Einen ganz anderen Ansatz vertritt der Kräuterheilkundige ­Timothy Scott Lee. In seiner Beschäftigung mit invasiven Pflanzen, die gemeinhin als Unkraut gelten, entdeckte er bemerkenswertes Potenzial zur Heilung von Mensch und Erde. Der japanische Staudenknöterich reinige beispielsweise verseuchte Böden und könne die Lyme-Borreliose lindern und heilen. Aus seiner ­Beobachtung, dass sich dieses Rhizom in Nordamerika mit derselben Geschwindigkeit wie die Borreliosekrankheit ausbreitet, schließt Lee auf eine subtile Wechselwirkung zwischen Pflanze und Mensch.

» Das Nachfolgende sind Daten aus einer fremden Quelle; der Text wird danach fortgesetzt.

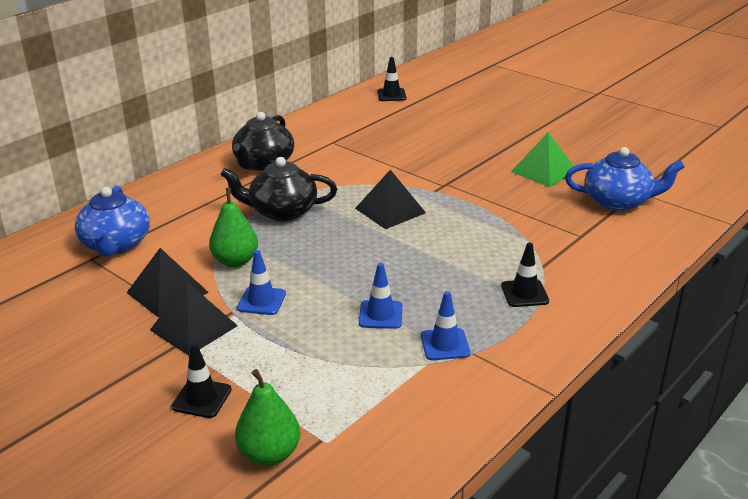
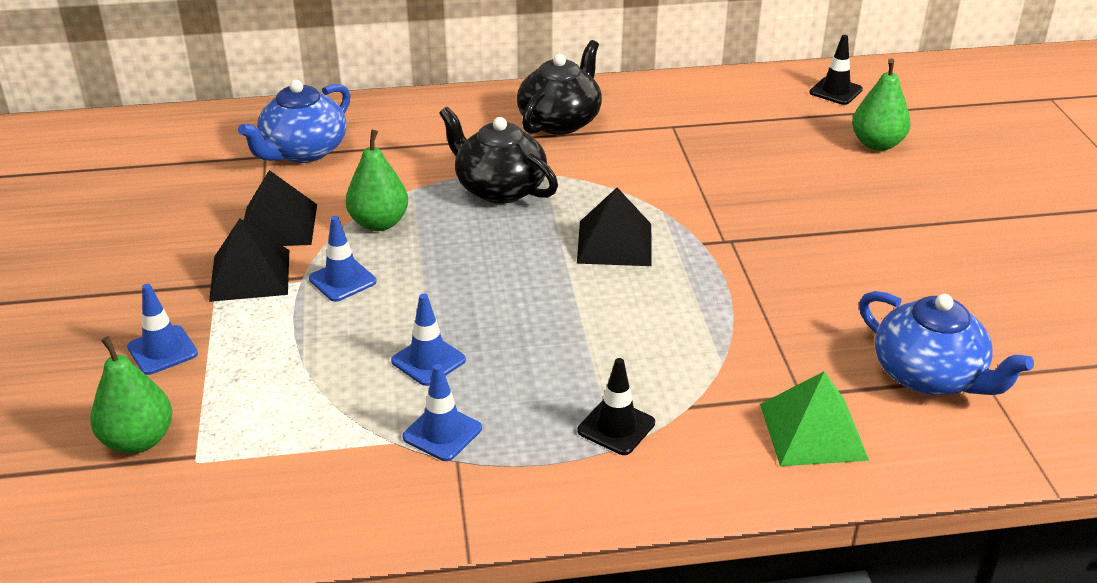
camera: 40 degrees right, 5 degrees up
(202, 398) = (162, 350): black traffic cone -> blue traffic cone
(263, 163) = (560, 121): black teapot -> black teapot turned 150 degrees clockwise
(447, 112) = (877, 144): none -> green pear
(544, 171) = (887, 283): green pyramid -> green pyramid (813, 431)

Ich liege mit geschlossenen Augen auf dem Waldboden und frage mich, warum wir derart taub für die Botschaften der Pflanzen sind. Anstatt eine Pflanze zu mir sprechen zu hören, dreht in meinem Kopf eine Strophe aus einem Popsong Pirouetten. Während ich überlege, warum ich das bunte Treiben der Zivilisation nicht hinter mir lassen kann, ziehen die Zeilen aus »Verlass die Stadt« – so heißt das Lied ironischerweise – weiter ihre Kreise: »Sie haben die Straßen auf Sprengstoff gebaut / Die Kanäle geflutet, den Abfluss gestaut / Die Luft längst vermengt mit astreinem Asbest / Und Beton dort gestreut, wo das Gras nicht mehr wächst.«
Können wir nicht anders, als das Lebendige zu bekämpfen? Ist die Destruktivität ein unabänderlicher Teil der menschlichen Natur? Sigmund Freuds Todestrieb legt eine solch pessimistische Schlussfolgerung nahe. Anders Freuds Schüler Wilhelm Reich: Er glaubte eine Lebensenergie entdeckt zu haben, die nicht nur psychologisch, sondern auch physikalisch messbar sei, und den menschlichen Körper ebenso wie den gesamten Kosmos durchströme. Erst durch Druck von außen entstünden Blockaden, die die frei fließende Lebensenergie zu einem »Körper-« oder »Charakterpanzer« erstarren ließen. Im chronisch gepanzerten Menschen komme es nun zu destruktiven Entladungen, die sich »gegen das Spontane, Lebendige, Liebevolle, Fließende in anderen Menschen und in der Natur« richten, schreibt der Reich-Kenner Bernd Senf. Diese Kette der Gewalt bezeichnete Reich als »emotionale Pest des Menschen« und vermutete gar einen Zusammenhang zwischen »emotionaler Verwüstung«und äußerer Wüstenbildung.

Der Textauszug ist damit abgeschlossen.